Stanislav Blinov <stanislav.blinov gmail.com> writes:

Suppose I need to allocate several dynamic arrays of different 
types and/or sizes. An obvious choice is to do just that: perform 
N allocations.
But given that I know all the sizes, and also am pretty sure that 
each of the arrays will have the same lifespan, why would I do N 
allocations when I can do just one? After all, I can ask the GC 
for a sufficiently-sized memory block and put my arrays in it.

But I don't necessarily want the GC to scan *all* my arrays for 
pointers. The problem is, with current GC, it seems that it's 
impossible to mark only a part of the block as NO_SCAN. Note that 
I'm not really talking about precise GC here with full type 
information, but about addRange() pointing within a GC-allocated 
block. A short example, two arrays, one holding class references, 
the other - bytes:

---

import core.memory : GC;
import std.stdio;
import std.typecons;

class C {
     int i;
     this(int i) {
         this.i = i;
     }

     ~this() {
         writeln("C(", i, ") dtor");
     }
}

auto obvious(int numCs, int numBytes) {
     // obvious solution: two arrays, two allocations
     return tuple!("Cs", "bytes")(new C[numCs], new 
byte[numBytes]);
}

auto scanned(int numCs, int numBytes) {

     // one allocation for both arrays,
     // for simplicity not dealing with alignment/out of memory 
here.
     // allocate with default attributes, scanned block
     auto memory = GC.malloc(numCs*C.sizeof + 
numBytes*byte.sizeof);
     auto cs = (cast(C*)memory)[0..numCs];
     cs[] = C.init;
     auto bytes = (cast(byte*)(memory + 
numCs*C.sizeof))[0..numBytes];
     bytes[] = byte.init;
     return tuple!("Cs", "bytes")(cs, bytes);
}

auto selective(int numCs, int numBytes) {

     // one allocation for both arrays,
     // for simplicity not dealing with alignment/out of memory 
here.

——

#### PROBLEM SET:
(A) Copy word for word the part of the forum post between "Suppose I need" and "arrays in it.", inclusive.
(B) Summarize the forum post in two sentences.
Base your work only on the forum post.

#### PROVIDED MATERIAL:
——

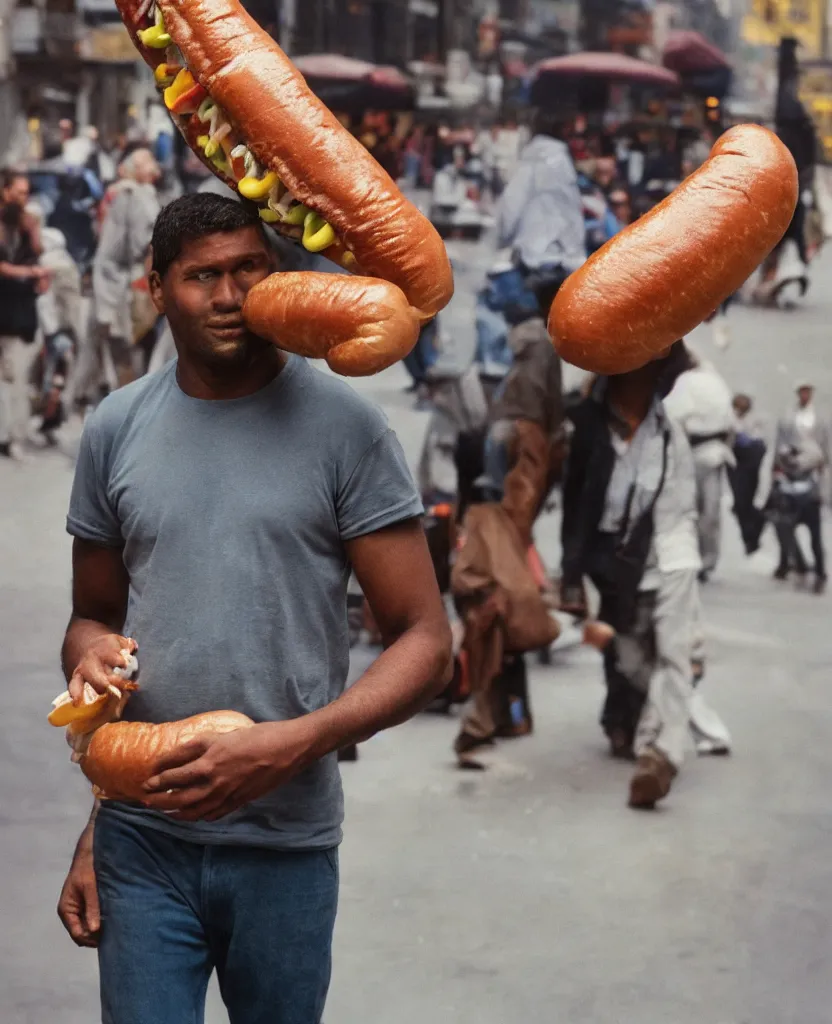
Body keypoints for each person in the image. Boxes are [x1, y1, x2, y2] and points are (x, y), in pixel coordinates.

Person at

——

#### EXPECTED OUTPUTS:
(A)
Suppose I need to allocate several dynamic arrays of different 
types and/or sizes. An obvious choice is to do just that: perform 
N allocations.
But given that I know all the sizes, and also am pretty sure that 
each of the arrays will have the same lifespan, why would I do N 
allocations when I can do just one? After all, I can ask the GC 
for a sufficiently-sized memory block and put my arrays in it.

(B) The writer knows the sizes of several dynamic arrays that share the same lifespan and wants one GC allocation holding all of them instead of N separate allocations. Because the writer doesn't want the GC to scan all of those arrays for pointers, but the current GC seems unable to mark only part of a block as NO_SCAN, the post gives an example with one array of class references and one of bytes.